Se un nuovo Dante volesse aggiornare il Paradiso, potrebbe ripensare a un elogio simile a quello che un domenicano fece a san Francesco e un francescano a san Domenico. I due nuovi protagonisti sarebbero padre David Maria Turoldo, membro dell’ordine dei servi di Maria e padre Roberto Busa, gesuita. Ma lasciando da parte l’ipotesi immaginaria, bisogna ammettere che padre Busa e padre Turoldo sono, pur nella loro profonda diversità di vita e di impegno, due testimoni di un valore che pare ultimamente scarseggiare: il coraggio della speranza.
Quasi coetanei, Padre Turoldo del 1916, padre Busa del 1913, entrambi nati a novembre, rispettivamente il 22 e il 28, hanno vissuto non solo con intensità e con fedele coerenza la loro vocazione religiosa, ma anche con una presenza attiva nella cultura e nella società.
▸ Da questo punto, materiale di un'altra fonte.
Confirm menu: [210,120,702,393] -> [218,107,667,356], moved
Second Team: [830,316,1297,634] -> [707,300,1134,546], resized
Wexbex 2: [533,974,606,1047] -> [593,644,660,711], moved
In tempo di avvento è quasi inevitabile far vibrare dentro di noi le parole della Ballata della speranza di Turoldo: «Tempo del primo avvento, tempo del secondo avvento, sempre tempo di avvento…Anche il grano attende, anche l’albero attende, attendono anche le pietre…».
È la speranza, fiduciosa attesa del futuro, come ben sa il cristiano, memore anche delle riflessioni di San Tommaso d’Aquino. Ma ora noi, molto più modestamente e laicamente, speriamo che il ribelle padre Turoldo, coscienza inquieta della Chiesa, ci perdoni se portiamo la nostra attenzione su padre Busa, grande studioso della Summa di san Tommaso e compagno di classe e amico di Albino Luciani. Lo facciamo per ricordare quanto il suo impegno, quasi cocciutaggine, apparentemente in contrasto con la sua bonomia veneta, abbia trasformato la speranza in un progetto. Un grande progetto di cui tutti e non solo gli studiosi di San Tommaso siamo debitori. Dovremmo elogiarlo ora, su questa terra, a distanza di dieci anni dalla sua morte, avvenuta a Gallarate, sua città di adozione. Con queste parole il Vaticano annunciò la sua scomparsa: a novantotto anni, «é morto padre Roberto Busa, gesuita, pioniere dell’informatica linguistica, inventore dell’Index Thomisticus, anticipatore dell’ipertesto».
Anche se l’Università Cattolica ad agosto, durante la quindicesima edizione del congresso internazionale ICHoLS (International Conference on the History of the Language Sciences), organizzato per la prima volta in Italia, gli ha reso omaggio e la stampa locale lo ha episodicamente ricordato, padre Busa meriterebbe una conoscenza più diffusa e approfondita. Ben ha fatto VareseNews a intitolare un articolo: “Da San Tommaso a Google: padre Busa, il gesuita di Gallarate che insegnò ai computer a leggere” e a descriverlo come “l’inventore” della linguistica computazionale “che oggi è in ogni momento dentro alle nostre vite”.
Padre Busa merita davvero di essere conosciuto, come persona e come pensatore, per il suo atteggiamento verso le difficoltà, per la capacità di superarle e per tutta la sua impresa. Dalla lunga collaborazione con l’Ibm è nato Index Thomisticus. Sono cinquantasei volumi, frutto di 18 milioni di ore di lavoro, necessarie per riportare i nove milioni di parole usate dall’Aquinate. Tale impresa titanica rappresenta l’origine riconosciuta della linguistica computazionale. Insomma quello studio e ricerca che hanno portato a fondere studi umanistici e informatica. E a buon diritto possiamo parlare di intelligenza artificiale.
Ancora una volta ricordare uomini come padre Busa, sepolto a Crenna, e la sua speranza visionaria, significa riflettere non solo sul dovere della memoria ma sulla responsabilità della memoria. Padre Busa era consapevole che avrebbe lasciato in sospeso la ricerca iniziata ma ebbe fino all’ultimo la speranza che qualcuno avrebbe preso il testimone… La speranza non va mai disgiunta dalla responsabilità: una grande lezione.